American Express Co.'s two-year-old Delta Sky Miles Optima credit card has surpassed Citibank's American Airlines AAdvantage card in customers, a recent survey found.
The survey by Brittain Associates Inc. of Atlanta concluded that 2.8 million people hold the Delta card versus 2.7 million holders of the AAdvantage card.
The Citibank program is considered the granddaddy of air-mile rewards programs, and it held the top spot a year earlier when Brittain first surveyed the market.
This year, the two largest programs were each about twice as large as No. 3, the United Airlines card issued by First Chicago NBD Corp., which held second place last year.
Brittain surveyed more than 8,000 households by telephone in the fourth quarter of 1997 and used the responses to estimate portfolio numbers.
Last year, Delta Sky Miles had only 1.1 million cardholders, according to the survey. Bruce Brittain, principal of the consulting firm that bears his name, attributed the growth to heavy advertising.
"Delta is one of the largest airlines with one of the largest frequent- flier programs, and they have been aggressively hitting that base-as well as general consumers-through electronic media," Mr. Brittain said.
Citibank was not distressed by the growth of its competitor, pointing to a separate Brittain finding that AAdvantage cardholders rely more heavily on the product than do cardholders of other airlines.
About 70% of AAdvantage customers used the card as their primary one; 16% of Delta cardholders said the same. About 28% of AAdvantage customers said they used the card three times a week or more, compared to 8% of Delta customers.
"We have tremendous loyalty from our cardholders, and these findings support that," said Maria Mendler, a Citibank spokeswoman.
Mr. Brittain said the AAdvantage portfolio is "more mature" than Delta's; it often takes time, he said, for customers to begin using a new card as their primary one.

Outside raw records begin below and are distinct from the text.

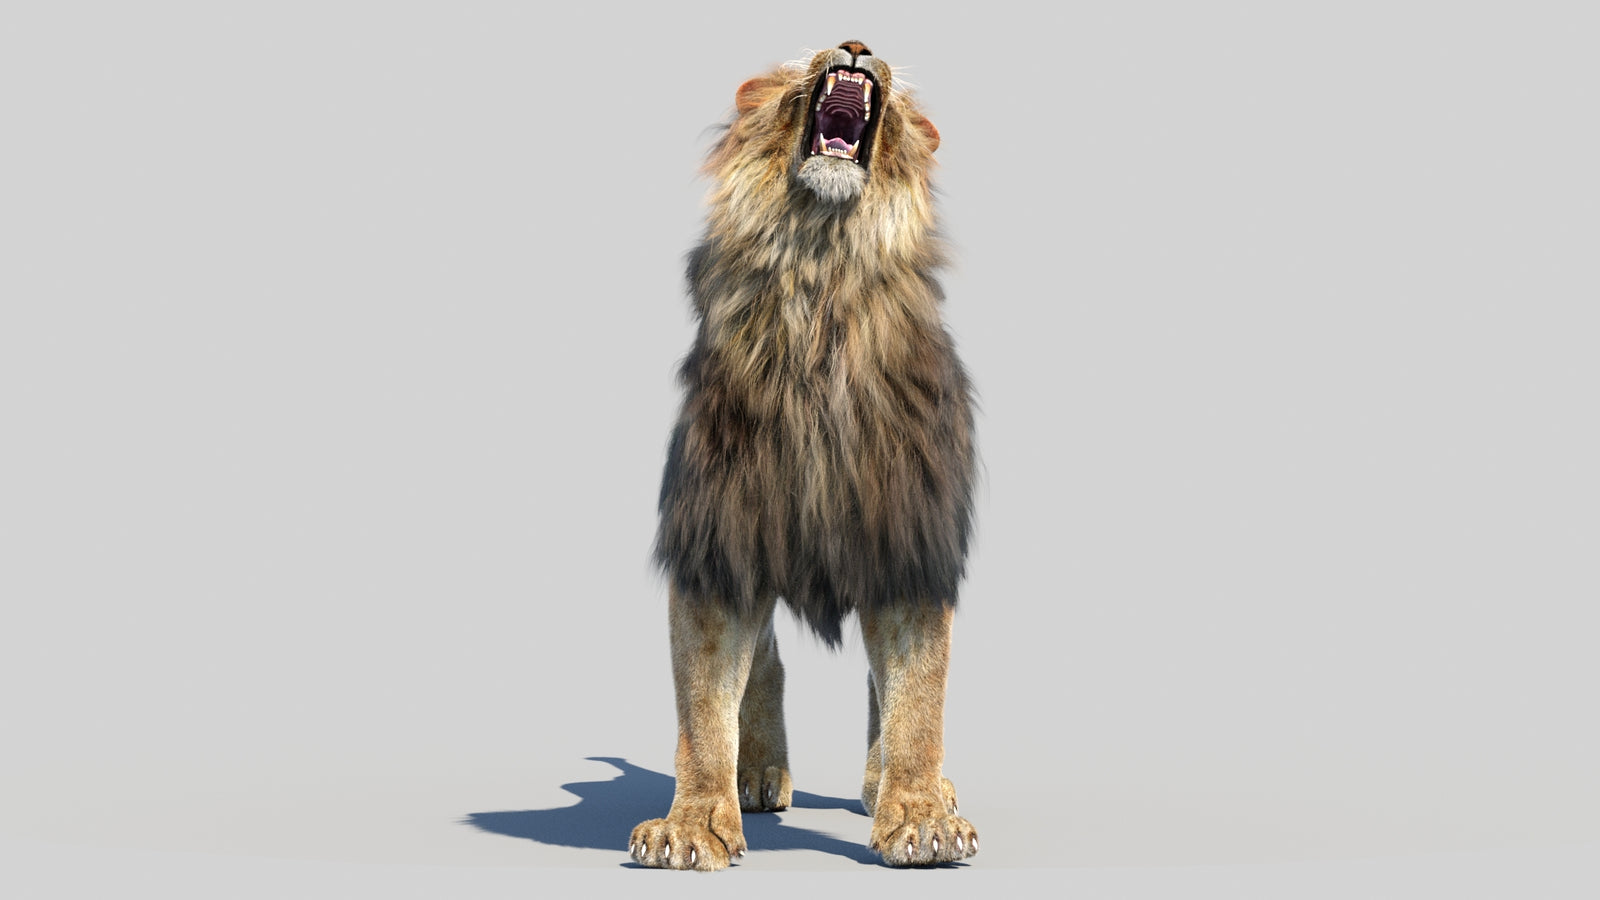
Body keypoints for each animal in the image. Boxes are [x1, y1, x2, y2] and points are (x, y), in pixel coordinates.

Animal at [629, 41, 978, 870]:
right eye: (796, 70)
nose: (855, 44)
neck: (821, 272)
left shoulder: (908, 541)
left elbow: (918, 695)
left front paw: (919, 816)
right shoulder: (718, 539)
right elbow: (703, 703)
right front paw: (693, 824)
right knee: (766, 660)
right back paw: (757, 774)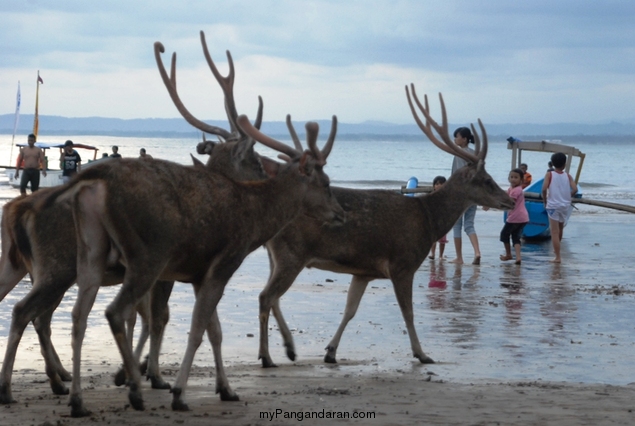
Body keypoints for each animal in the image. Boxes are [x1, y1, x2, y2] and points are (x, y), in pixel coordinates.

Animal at [0, 30, 272, 406]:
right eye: (255, 161)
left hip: (23, 266)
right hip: (58, 266)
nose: (268, 176)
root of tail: (18, 210)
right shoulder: (170, 271)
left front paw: (141, 372)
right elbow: (161, 319)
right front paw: (147, 374)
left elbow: (185, 322)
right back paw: (29, 385)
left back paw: (56, 380)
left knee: (32, 312)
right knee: (31, 314)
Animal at [255, 85, 516, 368]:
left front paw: (331, 351)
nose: (511, 200)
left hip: (277, 255)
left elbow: (350, 310)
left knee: (273, 297)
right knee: (266, 296)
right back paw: (267, 356)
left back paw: (290, 349)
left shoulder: (364, 271)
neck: (429, 220)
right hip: (292, 253)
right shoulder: (402, 264)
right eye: (487, 180)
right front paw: (422, 353)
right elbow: (408, 313)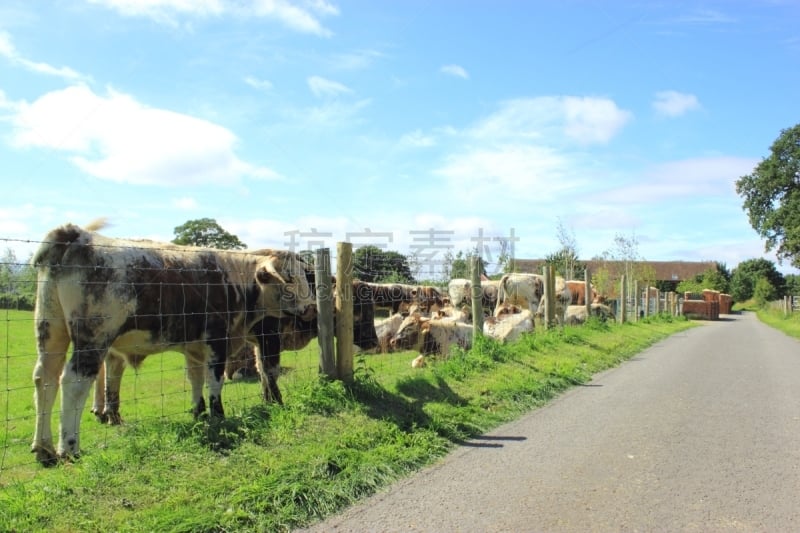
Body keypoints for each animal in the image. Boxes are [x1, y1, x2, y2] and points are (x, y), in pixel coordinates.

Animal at [30, 222, 316, 464]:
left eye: (304, 276)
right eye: (289, 278)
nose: (310, 308)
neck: (234, 278)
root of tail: (77, 234)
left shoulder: (194, 347)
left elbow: (195, 378)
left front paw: (198, 412)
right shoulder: (217, 341)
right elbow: (217, 381)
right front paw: (218, 416)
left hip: (51, 331)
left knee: (45, 378)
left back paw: (44, 448)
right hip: (94, 339)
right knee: (74, 382)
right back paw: (69, 447)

The recent addition of a Delta Sky Miles platinum card signals "an increased effort to pump more vigor into the portfolio," Mr. Brittain said.

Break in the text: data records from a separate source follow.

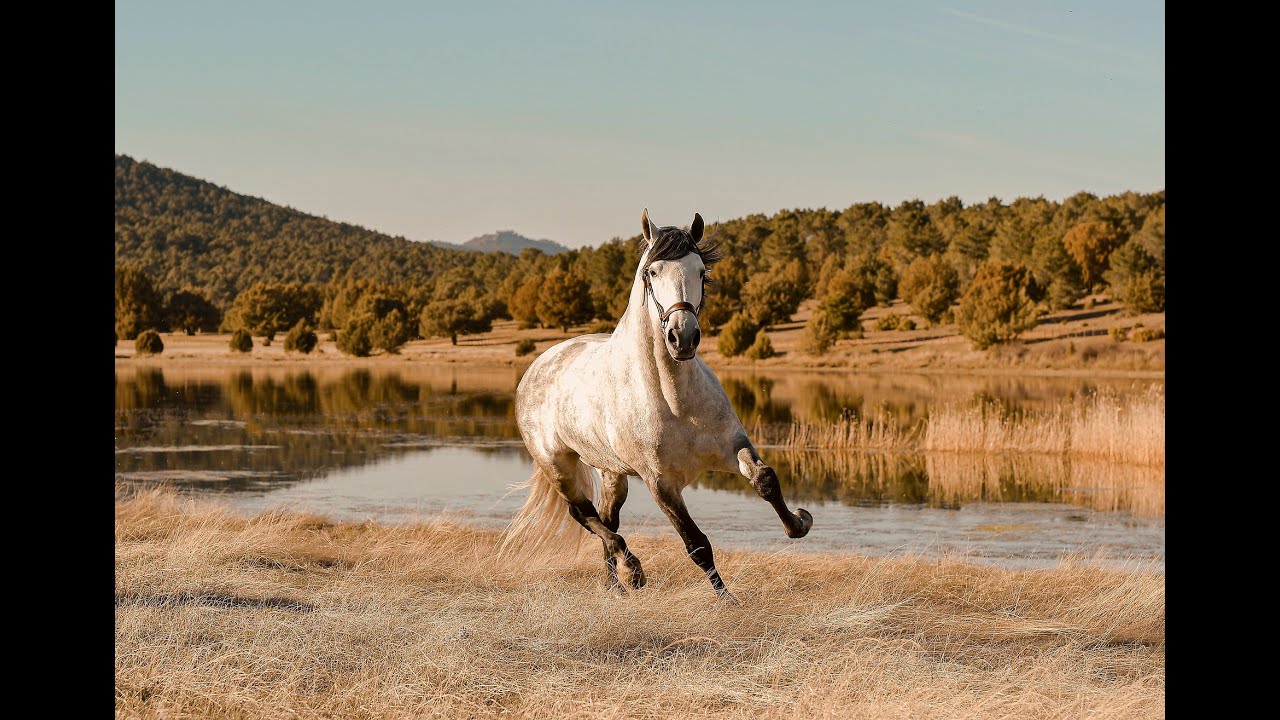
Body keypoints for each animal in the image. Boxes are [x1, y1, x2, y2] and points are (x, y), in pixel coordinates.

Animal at [501, 209, 813, 601]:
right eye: (652, 272)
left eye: (701, 271)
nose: (683, 337)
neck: (674, 399)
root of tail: (536, 367)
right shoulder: (661, 483)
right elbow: (697, 544)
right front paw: (729, 602)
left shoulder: (731, 447)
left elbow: (766, 480)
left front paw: (799, 522)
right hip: (558, 467)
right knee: (584, 515)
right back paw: (633, 571)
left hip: (613, 472)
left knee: (606, 518)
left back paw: (616, 585)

Robert Rosenblatt, American Express' vice president of partnerships, sales, and relationships, said the Delta program has attracted a high percentage of people who revolve balances, which is unusual for an airline card.
"We want to build business for Delta by placing the card in the hands of as many of their core frequent travelers as possible," Mr. Rosenblatt said.
Competition between the two carriers is likely to intensify, said Russ Schoper, president of Business Developments International of Alpharetta, Ga. Delta just announced a push into Latin America, where American has "a very strong presence."
In other findings, the Brittain survey said that people who carry cobranded airline credit cards-representing just under 6% of U.S. households-are big spenders, charging $15,000 to $20,000 annually on their cards.
These 12 million consumers tend to pay off their balances monthly but do give card companies revenue through annual fees and merchant discount fees, which are based on purchase volume.
Airline accounts are attractive to card issuers because they tend to produce fewer delinquencies and chargeoffs, Mr. Schoper said. "They are probably comparable to the best gold card portfolio that you might have."
Brittain identified 14 airlines with credit card programs. The survey found that some of the smaller programs had lost customers to the larger ones during 1997. Among the losers were Continental Airlines, America West Airlines, and British Airways. The Star Miles Travel Account, offered by Star Banc in Cincinnati and not tied to a specific airline, also saw participation decline.
"Airline cards have not become more popular," Mr. Brittain said; "market share has shifted."
The smaller portfolios "probably lacked a strong acquisition program in '96 and '97," Mr. Brittain said. "All portfolios have attrition, and unless you traditionally have a program that brings in as many people as you lose, you lose ground."